We do plant insect-resistant corn varieties, but we don’t really know that they’re necessary. As we build our fields in Mother Nature’s image, we hope to take advantage of the symbiotic relationships that are seen in nature, too.
We’ve also reduced other inputs. We do not use a traditional pop-up fertilizer in corn. Especially with all the dairy manure that goes on our fields, it just isn’t necessary. We do dribble 15 gallons per acre of a mixture of 30% UAN and ammonium thiosulfate between the rows at planting. We used to apply 30 gallons and we’ve cut back to 15 gallons. We didn’t apply any fertilizer at all to a few passes, and while we don’t have the technology to determine exact yield in the field, we didn’t see much of a difference. With that information we’re going to keep cutting back.
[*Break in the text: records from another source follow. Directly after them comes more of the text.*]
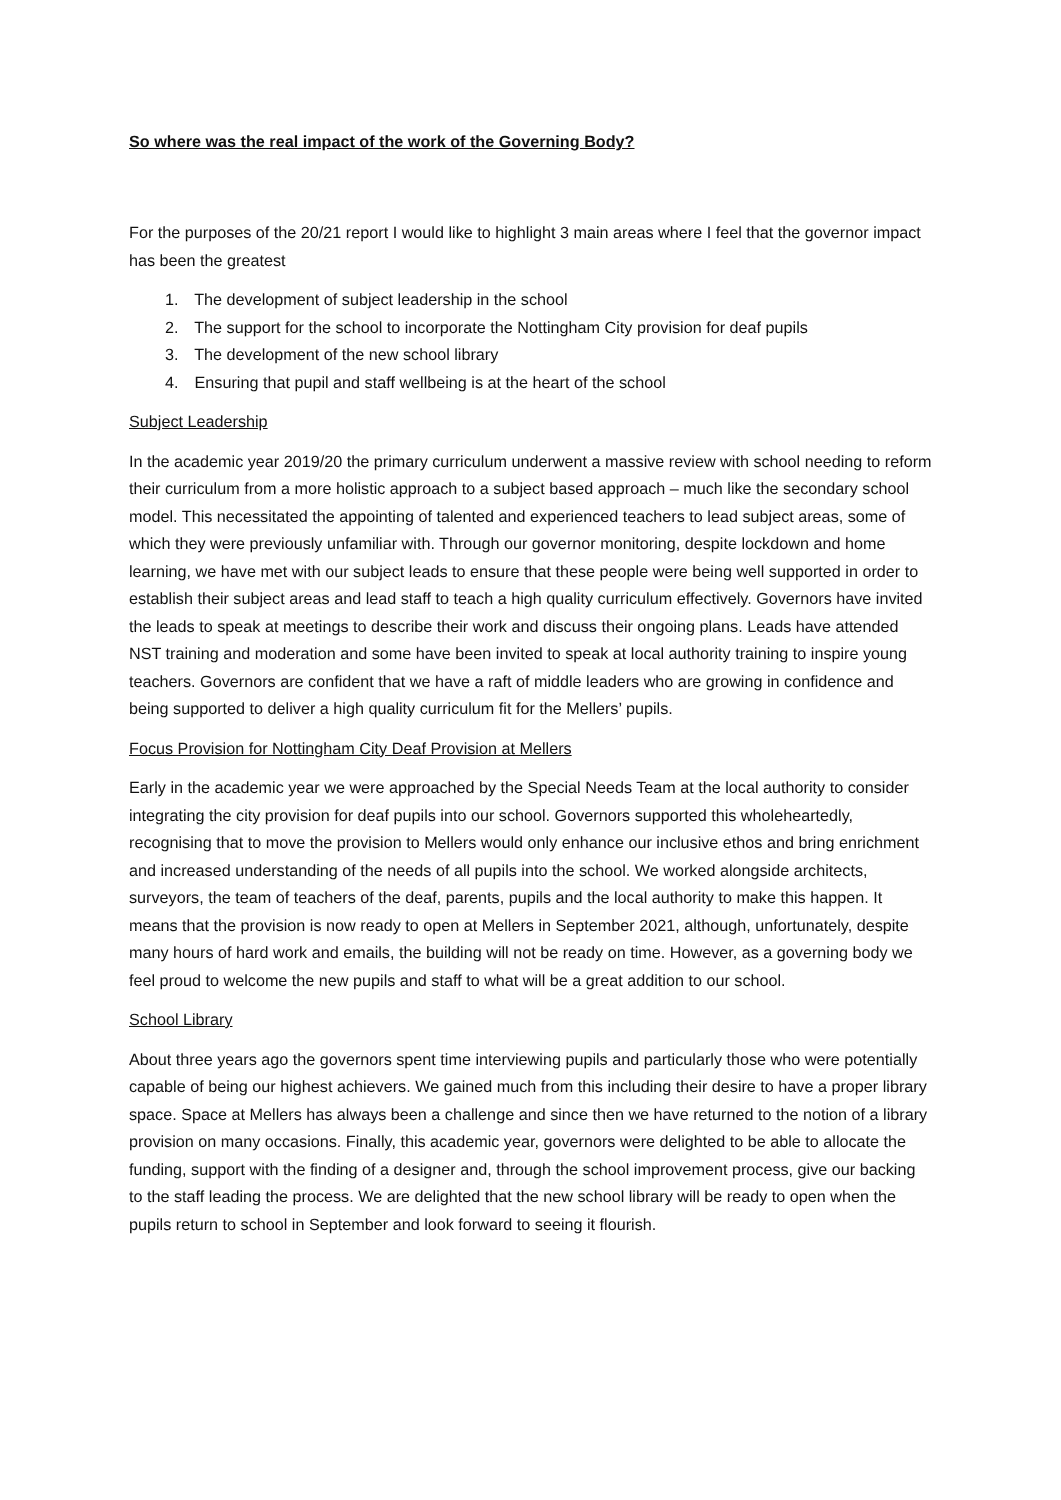So where was the real impact of the work of the Governing Body?
For the purposes of the 20/21 report I would like to highlight 3 main areas where I feel that the governor impact has been the greatest
1. The development of subject leadership in the school
2. The support for the school to incorporate the Nottingham City provision for deaf pupils
3. The development of the new school library
4. Ensuring that pupil and staff wellbeing is at the heart of the school
Subject Leadership
In the academic year 2019/20 the primary curriculum underwent a massive review with school needing to reform their curriculum from a more holistic approach to a subject based approach – much like the secondary school model. This necessitated the appointing of talented and experienced teachers to lead subject areas, some of which they were previously unfamiliar with. Through our governor monitoring, despite lockdown and home learning, we have met with our subject leads to ensure that these people were being well supported in order to establish their subject areas and lead staff to teach a high quality curriculum effectively. Governors have invited the leads to speak at meetings to describe their work and discuss their ongoing plans. Leads have attended NST training and moderation and some have been invited to speak at local authority training to inspire young teachers. Governors are confident that we have a raft of middle leaders who are growing in confidence and being supported to deliver a high quality curriculum fit for the Mellers’ pupils.
Focus Provision for Nottingham City Deaf Provision at Mellers
Early in the academic year we were approached by the Special Needs Team at the local authority to consider integrating the city provision for deaf pupils into our school. Governors supported this wholeheartedly, recognising that to move the provision to Mellers would only enhance our inclusive ethos and bring enrichment and increased understanding of the needs of all pupils into the school. We worked alongside architects, surveyors, the team of teachers of the deaf, parents, pupils and the local authority to make this happen. It means that the provision is now ready to open at Mellers in September 2021, although, unfortunately, despite many hours of hard work and emails, the building will not be ready on time. However, as a governing body we feel proud to welcome the new pupils and staff to what will be a great addition to our school.
School Library
About three years ago the governors spent time interviewing pupils and particularly those who were potentially capable of being our highest achievers. We gained much from this including their desire to have a proper library space. Space at Mellers has always been a challenge and since then we have returned to the notion of a library provision on many occasions. Finally, this academic year, governors were delighted to be able to allocate the funding, support with the finding of a designer and, through the school improvement process, give our backing to the staff leading the process. We are delighted that the new school library will be ready to open when the pupils return to school in September and look forward to seeing it flourish.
Once soils start to function the way they’re supposed to there are so many sources of nitrogen and Mother Nature knows how to gather it. Our atmosphere is 78% nitrogen and she can get it in the soil. We ruin that with tillage and our cropping rotations. But, if we can get things closer to what Mother Nature is used to, that system starts working for us again.
Our soils are becoming very active with microbiology and we’re able to produce a lot of crops with little fertilizer. We take 25-30 tons of corn silage off our fields and 9 tons of ryelage every year with no applied phosphorus or potassium, and mostly manure as a nitrogen source. Our soils are working for us.